Background: Type 2 diabetes mellitus (T2DM) increases major adverse cardiovascular event (MACE) risk, requiring effective interventions. Glucagon-like peptide-1 receptor agonists (GLP-1RAs) reduce MACE, but the impact of baseline characteristics on their efficacy is unclear from previous analyses.
Methods: This PRISMA-guided systematic review and meta-analysis included randomised controlled trials (RCTs) comparing GLP-1RAs with placebo in patients with T2DM, sourced from PubMed and Google Scholar. We extracted MACE hazard ratios (HR), 95% confidence intervals (CI), and baseline characteristics (age, BMI, SBP, HbA1c, eGFR, male proportion, diabetes duration, CVD prevalence). A random-effects model estimated pooled HR, with heterogeneity assessed via prediction intervals. Meta-regression identified moderators. Sensitivity analyses and the RoB 2 Tool assessed bias; GRADE evaluated the certainty of evidence.

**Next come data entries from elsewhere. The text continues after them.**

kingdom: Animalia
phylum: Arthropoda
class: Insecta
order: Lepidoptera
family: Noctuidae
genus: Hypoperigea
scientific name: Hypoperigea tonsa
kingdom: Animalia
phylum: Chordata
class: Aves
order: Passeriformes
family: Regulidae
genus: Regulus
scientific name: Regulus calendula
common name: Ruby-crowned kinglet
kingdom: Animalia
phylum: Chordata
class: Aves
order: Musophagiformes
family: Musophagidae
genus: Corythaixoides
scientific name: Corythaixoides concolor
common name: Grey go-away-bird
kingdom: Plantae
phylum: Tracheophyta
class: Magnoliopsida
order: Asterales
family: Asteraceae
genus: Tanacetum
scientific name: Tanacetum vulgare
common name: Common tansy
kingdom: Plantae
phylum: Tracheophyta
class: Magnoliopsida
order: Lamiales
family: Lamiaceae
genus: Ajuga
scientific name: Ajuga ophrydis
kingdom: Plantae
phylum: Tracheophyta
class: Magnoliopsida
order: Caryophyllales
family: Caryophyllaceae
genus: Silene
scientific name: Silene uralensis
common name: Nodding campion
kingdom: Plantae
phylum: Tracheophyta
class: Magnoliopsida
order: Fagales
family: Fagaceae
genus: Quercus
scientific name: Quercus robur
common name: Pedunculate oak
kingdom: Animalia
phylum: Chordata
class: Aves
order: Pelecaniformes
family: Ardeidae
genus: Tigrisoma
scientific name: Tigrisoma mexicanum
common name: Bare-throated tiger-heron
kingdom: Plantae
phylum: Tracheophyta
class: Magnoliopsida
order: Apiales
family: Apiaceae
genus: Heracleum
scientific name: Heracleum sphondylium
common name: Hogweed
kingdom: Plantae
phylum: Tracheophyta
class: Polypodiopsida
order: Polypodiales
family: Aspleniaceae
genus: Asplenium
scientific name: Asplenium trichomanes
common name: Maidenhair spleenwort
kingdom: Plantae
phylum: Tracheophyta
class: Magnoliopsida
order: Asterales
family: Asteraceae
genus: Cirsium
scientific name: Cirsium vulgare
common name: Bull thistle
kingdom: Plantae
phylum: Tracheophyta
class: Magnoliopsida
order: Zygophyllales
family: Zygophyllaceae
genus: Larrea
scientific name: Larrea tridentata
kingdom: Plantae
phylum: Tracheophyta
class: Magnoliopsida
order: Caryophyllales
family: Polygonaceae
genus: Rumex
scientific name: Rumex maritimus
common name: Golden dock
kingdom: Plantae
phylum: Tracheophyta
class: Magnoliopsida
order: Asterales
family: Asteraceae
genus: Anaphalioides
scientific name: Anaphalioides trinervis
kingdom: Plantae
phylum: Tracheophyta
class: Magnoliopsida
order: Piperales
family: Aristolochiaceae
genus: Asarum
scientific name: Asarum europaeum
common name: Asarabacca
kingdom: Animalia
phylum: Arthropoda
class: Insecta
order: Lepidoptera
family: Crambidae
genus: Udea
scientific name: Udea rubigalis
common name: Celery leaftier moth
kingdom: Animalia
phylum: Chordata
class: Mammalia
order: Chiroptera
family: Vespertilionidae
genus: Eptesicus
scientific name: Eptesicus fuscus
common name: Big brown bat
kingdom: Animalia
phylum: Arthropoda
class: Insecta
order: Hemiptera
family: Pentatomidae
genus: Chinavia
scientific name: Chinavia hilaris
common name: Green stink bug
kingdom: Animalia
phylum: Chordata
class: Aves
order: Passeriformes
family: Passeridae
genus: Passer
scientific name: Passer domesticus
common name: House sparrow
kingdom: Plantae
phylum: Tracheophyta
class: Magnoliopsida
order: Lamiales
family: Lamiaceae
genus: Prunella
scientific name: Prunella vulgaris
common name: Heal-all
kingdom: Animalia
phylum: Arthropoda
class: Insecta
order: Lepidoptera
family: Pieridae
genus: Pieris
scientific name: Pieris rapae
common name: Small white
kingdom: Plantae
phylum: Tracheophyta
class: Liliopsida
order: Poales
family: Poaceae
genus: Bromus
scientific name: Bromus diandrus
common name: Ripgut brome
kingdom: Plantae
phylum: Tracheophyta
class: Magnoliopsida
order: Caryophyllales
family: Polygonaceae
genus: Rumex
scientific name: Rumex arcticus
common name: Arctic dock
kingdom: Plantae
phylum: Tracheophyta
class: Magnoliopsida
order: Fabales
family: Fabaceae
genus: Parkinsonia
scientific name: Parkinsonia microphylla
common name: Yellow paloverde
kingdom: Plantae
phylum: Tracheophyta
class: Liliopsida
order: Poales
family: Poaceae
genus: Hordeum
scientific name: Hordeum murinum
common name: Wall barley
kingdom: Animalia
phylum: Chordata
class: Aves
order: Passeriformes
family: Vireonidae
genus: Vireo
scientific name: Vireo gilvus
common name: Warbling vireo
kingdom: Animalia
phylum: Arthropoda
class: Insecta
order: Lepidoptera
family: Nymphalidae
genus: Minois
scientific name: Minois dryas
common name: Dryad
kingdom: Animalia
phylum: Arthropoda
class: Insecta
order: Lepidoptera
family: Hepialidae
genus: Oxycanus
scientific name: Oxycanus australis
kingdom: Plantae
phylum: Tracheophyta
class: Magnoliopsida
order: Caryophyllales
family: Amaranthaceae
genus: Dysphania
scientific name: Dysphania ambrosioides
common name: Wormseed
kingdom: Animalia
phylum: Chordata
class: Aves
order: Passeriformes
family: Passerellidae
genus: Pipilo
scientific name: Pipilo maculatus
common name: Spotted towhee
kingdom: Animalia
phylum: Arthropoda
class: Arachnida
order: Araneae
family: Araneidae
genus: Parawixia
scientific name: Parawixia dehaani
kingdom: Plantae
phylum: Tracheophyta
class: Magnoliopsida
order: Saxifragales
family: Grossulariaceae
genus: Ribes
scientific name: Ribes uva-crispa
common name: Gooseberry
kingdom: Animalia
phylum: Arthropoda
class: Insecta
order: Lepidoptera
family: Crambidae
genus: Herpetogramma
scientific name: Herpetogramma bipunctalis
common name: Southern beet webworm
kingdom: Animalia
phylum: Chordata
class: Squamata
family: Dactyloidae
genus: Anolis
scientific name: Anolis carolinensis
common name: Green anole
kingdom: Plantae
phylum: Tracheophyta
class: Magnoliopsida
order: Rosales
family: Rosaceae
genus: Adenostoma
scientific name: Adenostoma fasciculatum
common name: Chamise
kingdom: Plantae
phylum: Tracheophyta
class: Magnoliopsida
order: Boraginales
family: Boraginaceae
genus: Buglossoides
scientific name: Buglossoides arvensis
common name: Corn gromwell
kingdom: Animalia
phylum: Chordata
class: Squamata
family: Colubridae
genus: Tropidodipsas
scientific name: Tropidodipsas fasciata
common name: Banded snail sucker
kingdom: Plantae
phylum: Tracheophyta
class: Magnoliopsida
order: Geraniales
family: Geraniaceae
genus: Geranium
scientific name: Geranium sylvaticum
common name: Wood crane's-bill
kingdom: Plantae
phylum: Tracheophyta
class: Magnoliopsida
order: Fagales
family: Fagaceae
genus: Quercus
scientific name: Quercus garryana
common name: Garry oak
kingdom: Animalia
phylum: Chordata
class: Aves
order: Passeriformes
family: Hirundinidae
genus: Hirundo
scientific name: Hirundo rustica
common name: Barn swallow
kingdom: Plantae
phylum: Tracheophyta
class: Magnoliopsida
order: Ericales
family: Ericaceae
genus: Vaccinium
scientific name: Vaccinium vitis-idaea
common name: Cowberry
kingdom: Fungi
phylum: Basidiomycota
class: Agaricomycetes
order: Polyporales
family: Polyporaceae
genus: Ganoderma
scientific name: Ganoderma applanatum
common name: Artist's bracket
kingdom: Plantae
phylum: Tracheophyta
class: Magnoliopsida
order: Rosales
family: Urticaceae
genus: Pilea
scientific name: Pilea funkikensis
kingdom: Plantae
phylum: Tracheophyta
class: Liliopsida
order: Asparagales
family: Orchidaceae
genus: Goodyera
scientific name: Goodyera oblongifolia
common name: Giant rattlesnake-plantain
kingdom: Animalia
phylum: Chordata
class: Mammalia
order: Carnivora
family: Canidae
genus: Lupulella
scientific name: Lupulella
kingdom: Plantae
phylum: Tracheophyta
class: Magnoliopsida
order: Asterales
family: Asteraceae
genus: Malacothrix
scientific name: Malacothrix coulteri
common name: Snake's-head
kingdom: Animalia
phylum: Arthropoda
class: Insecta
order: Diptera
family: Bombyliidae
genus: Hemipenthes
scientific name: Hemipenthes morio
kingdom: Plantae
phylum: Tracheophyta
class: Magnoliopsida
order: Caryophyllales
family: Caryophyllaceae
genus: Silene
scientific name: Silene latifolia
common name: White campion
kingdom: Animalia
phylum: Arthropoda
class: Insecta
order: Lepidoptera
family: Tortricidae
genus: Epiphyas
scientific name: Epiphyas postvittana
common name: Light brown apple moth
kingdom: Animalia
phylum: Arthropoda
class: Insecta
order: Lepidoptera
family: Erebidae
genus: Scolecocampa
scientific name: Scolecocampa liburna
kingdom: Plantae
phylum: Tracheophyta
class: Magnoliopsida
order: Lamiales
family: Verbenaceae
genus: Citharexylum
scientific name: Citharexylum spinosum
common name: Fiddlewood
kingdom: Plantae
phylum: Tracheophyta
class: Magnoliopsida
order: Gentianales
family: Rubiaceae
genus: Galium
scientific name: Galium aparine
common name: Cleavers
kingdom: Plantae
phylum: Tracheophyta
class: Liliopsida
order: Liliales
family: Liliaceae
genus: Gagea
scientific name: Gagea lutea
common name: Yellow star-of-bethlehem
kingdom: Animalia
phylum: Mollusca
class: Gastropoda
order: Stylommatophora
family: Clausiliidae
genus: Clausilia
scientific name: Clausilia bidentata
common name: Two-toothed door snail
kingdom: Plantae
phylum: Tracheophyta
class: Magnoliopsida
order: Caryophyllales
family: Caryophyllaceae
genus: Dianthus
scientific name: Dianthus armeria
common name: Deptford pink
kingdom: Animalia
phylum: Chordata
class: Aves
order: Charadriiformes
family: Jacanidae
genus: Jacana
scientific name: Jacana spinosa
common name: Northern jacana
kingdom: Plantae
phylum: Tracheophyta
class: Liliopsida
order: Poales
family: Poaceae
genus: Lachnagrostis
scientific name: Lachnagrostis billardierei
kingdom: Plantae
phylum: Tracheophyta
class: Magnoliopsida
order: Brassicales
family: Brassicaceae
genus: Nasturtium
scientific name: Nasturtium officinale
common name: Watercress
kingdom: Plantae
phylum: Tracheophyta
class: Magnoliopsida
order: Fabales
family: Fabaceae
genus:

Results: Across 11 RCTs (83,536 participants), the pooled HR for MACE was 0.87 (95% CI: 0.81-0.93), indicating a 13% risk reduction with moderate heterogeneity (prediction interval: 0.79-0.96). After excluding T2DM duration due to multicollinearity, multivariate meta-regression identified age (p = 0.02) and HbA1c (p = 0.03) as significant moderators, which persisted after excluding FREEDOM-CVO (age, p = 0.03; HbA1c, p = 0.04). Baseline CVD prevalence did not moderate outcomes (p = 0.892). Bias was low; evidence certainty was moderate.
Conclusion: GLP-1RAs reduce MACE in T2DM, particularly in older patients with lower baseline HbA1c. This fills a critical gap in prior meta-analyses by identifying actionable pre-treatment predictors that support personalised therapy.
Protocol registration: Ghosal et al INPLASY protocol 202580045. doi:10.37766/inplasy2025.8.0045 INPLASY202580045.